Dieses Buch basiert auf den Grundlagen, die SNCC-Mitglieder selbst
in ihren eigenen kritischen Untersuchungen über die Organisation
gelegt haben. Als ich diese Arbeiten durchforstet habe, musste
ich enorme Hürden überwinden, denn SNCC-Kader besaßen
selten die bürokratischen Gewohnheiten, von denen HistorikerInnen
abhängig sind. Der Kern meines Interesses war die intellektuelle
Entwicklung des SNCC, doch die SNCC-AktivistInnen waren weitaus
stärker auf die Aktionen konzentriert als darauf, sich über
ihre Ideen Rechenschaft abzulegen. Obwohl ich die Methoden der
"Oral History" bei der Rekonstruktion der Geschichte
des SNCC verwendet habe, blieben mir die Grenzen der Erinnerung
stets bewusst. Schließlich muss sie den psychologischen
Abgrund überwinden, der die Ex-SNCC-OrganisatorInnen von
den Ereignissen der sechziger Jahren trennt. Deswegen bezog ich
mich hauptsächlich auf traditionelle Formen primärer
historischer Quellen - Protokolle von AktivistInnentreffen, Positionspapiere,
anderes Publikationsmaterial -, um ein tieferes Verständnis
einer entschieden unkonventionellen Organisation zu vermitteln.

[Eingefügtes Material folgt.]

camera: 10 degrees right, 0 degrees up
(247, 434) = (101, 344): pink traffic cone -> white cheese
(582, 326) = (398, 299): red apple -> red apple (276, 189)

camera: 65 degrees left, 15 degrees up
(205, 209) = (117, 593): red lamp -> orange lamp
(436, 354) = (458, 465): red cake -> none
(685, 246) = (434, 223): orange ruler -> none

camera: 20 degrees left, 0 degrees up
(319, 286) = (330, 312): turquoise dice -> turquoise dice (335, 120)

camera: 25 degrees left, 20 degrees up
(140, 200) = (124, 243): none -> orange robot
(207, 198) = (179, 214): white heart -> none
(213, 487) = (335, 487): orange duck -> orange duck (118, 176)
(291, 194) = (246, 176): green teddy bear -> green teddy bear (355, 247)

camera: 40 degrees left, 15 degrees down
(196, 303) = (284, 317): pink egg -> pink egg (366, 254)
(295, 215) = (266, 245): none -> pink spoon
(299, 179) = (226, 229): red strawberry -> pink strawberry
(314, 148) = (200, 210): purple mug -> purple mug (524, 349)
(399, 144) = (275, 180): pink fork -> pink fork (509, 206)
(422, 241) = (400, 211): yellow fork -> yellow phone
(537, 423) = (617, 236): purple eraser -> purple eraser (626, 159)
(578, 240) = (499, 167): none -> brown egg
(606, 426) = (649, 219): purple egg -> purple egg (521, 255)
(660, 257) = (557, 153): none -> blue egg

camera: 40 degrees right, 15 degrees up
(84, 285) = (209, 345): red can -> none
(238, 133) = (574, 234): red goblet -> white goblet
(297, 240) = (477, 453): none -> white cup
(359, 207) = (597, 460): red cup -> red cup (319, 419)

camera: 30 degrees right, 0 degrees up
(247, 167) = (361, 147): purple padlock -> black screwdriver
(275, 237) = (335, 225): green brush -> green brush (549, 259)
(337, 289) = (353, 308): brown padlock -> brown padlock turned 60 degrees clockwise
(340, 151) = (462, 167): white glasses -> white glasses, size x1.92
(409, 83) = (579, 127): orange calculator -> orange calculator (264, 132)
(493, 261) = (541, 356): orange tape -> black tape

Diese Quellen ermöglichen es den LeserInnen, die politischen
Themen so wahrzunehmen, wie sie die SNCC-AktivistInnen damals
erlebten.
Vieles bleibt nach wie vor zu schreiben über die Bürgerrechtsbewegung und das schwarze Erwachen in den sechziger Jahren. In den sozialen Kämpfen der Zeit, und vor allem im SNCC, entstand eine neue Sensibilisierung, die fortschrittliche Bewegungen bis zum heutigen Tag beeinflusst. Indem wir die Versuche des SNCC betrachten, Antworten auf komplexe Fragen zu geben, können wir vielleicht eine neue Form der Verantwortung für unsere persönliche und kollektive Zukunft gewinnen. Obwohl die SNCC-AktivistInnen viele Probleme, mit denen sie konfrontiert waren, nicht lösen konnten, soll daran erinnert werden, dass es ihnen viel früher als den meisten anderen ihrer Generation gelang, über den Horizont hinauszublicken.